Goal of the exercise: Can you print every line of the data below word for word, leaving the pictures out?

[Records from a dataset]
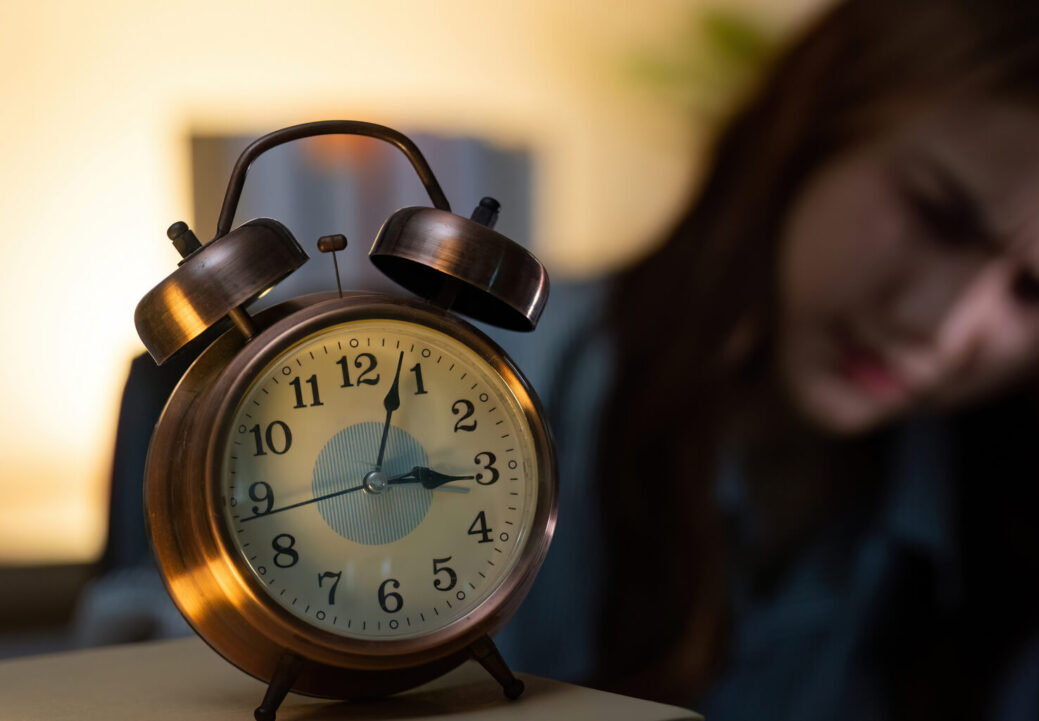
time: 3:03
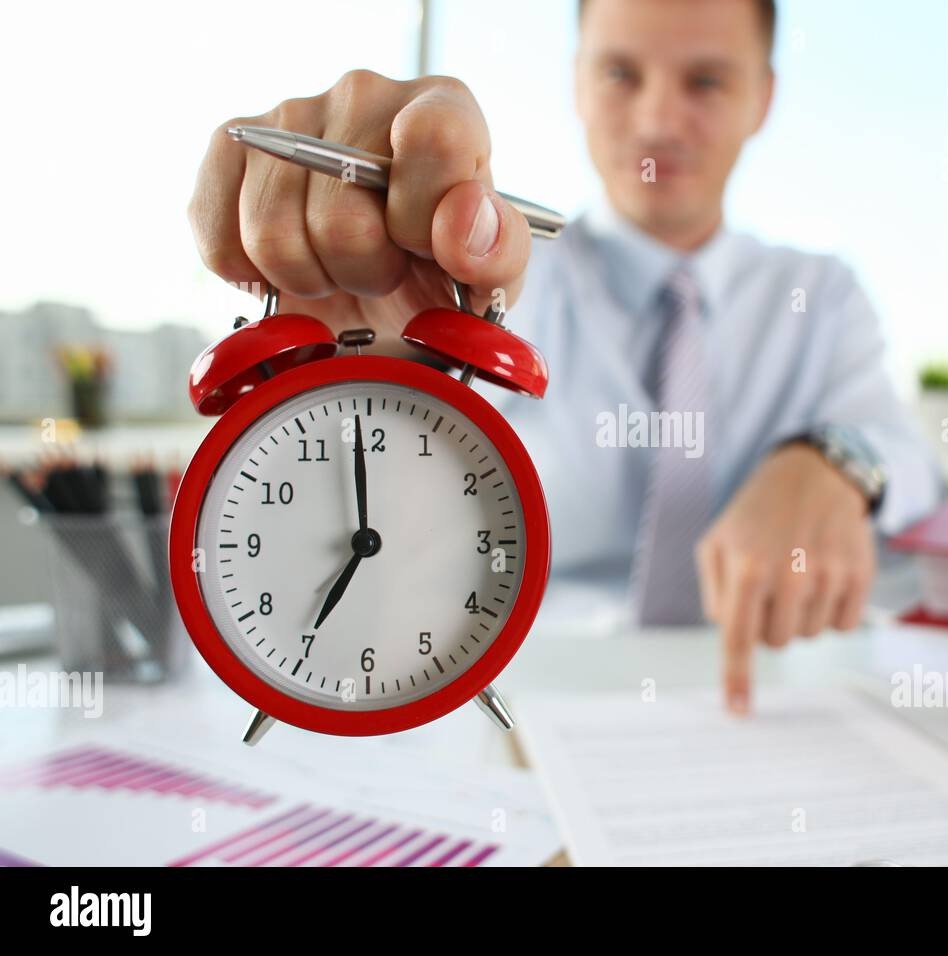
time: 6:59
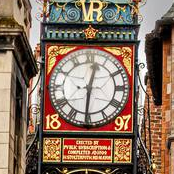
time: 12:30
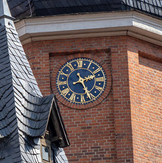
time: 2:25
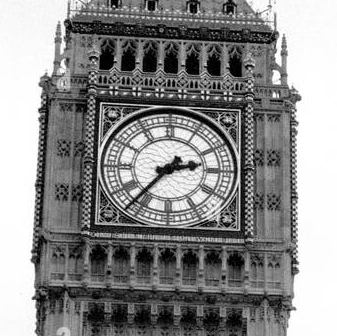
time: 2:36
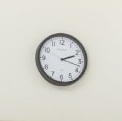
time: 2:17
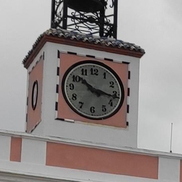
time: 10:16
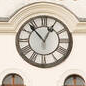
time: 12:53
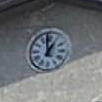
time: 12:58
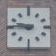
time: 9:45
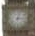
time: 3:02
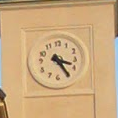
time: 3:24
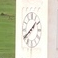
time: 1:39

Output of the exercise:
time: 3:03
time: 6:59
time: 12:30
time: 2:25
time: 2:36
time: 2:17
time: 10:16
time: 12:53
time: 12:58
time: 9:45
time: 3:02
time: 3:24
time: 1:39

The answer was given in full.